* _Input material_:
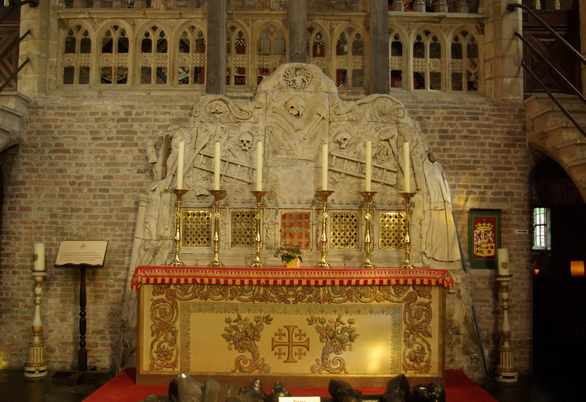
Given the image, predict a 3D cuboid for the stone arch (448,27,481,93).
[{"bbox_3d":[1.843,-1.520,6.401,0.373,0.742,0.200,1,-5,0],"label":"stone arch"}]

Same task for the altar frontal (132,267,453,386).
[{"bbox_3d":[-0.004,1.129,5.595,2.783,1.008,0.760,1,-5,0],"label":"altar frontal"}]

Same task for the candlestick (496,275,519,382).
[{"bbox_3d":[2.047,1.214,5.736,0.220,1.018,0.220,1,-4,2],"label":"candlestick"}]

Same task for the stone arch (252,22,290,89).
[{"bbox_3d":[-0.240,-1.562,6.401,0.406,0.740,0.180,1,-4,2],"label":"stone arch"}]

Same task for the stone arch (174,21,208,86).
[{"bbox_3d":[-1.149,-1.663,6.902,0.407,0.779,0.200,1,-5,0],"label":"stone arch"}]

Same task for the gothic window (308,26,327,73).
[{"bbox_3d":[0.204,-1.648,6.902,0.419,0.762,0.200,1,-5,0],"label":"gothic window"}]

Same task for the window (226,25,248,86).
[{"bbox_3d":[-0.655,-1.546,6.401,0.341,0.687,0.180,1,-5,0],"label":"window"}]

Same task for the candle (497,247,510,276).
[{"bbox_3d":[2.119,0.618,6.030,0.113,0.270,0.113,1,-5,0],"label":"candle"}]

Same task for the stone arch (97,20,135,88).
[{"bbox_3d":[-1.886,-1.568,6.402,0.415,0.731,0.200,1,-5,0],"label":"stone arch"}]

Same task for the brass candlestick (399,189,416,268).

* _Problem requirements_:
Leave out every line before the one containing "Same task for the window (226,25,248,86)."; set down that line and all remaining lines of the material exactly.

* _Output for this exercise_:
Same task for the window (226,25,248,86).
[{"bbox_3d":[-0.655,-1.546,6.401,0.341,0.687,0.180,1,-5,0],"label":"window"}]

Same task for the candle (497,247,510,276).
[{"bbox_3d":[2.119,0.618,6.030,0.113,0.270,0.113,1,-5,0],"label":"candle"}]

Same task for the stone arch (97,20,135,88).
[{"bbox_3d":[-1.886,-1.568,6.402,0.415,0.731,0.200,1,-5,0],"label":"stone arch"}]

Same task for the brass candlestick (399,189,416,268).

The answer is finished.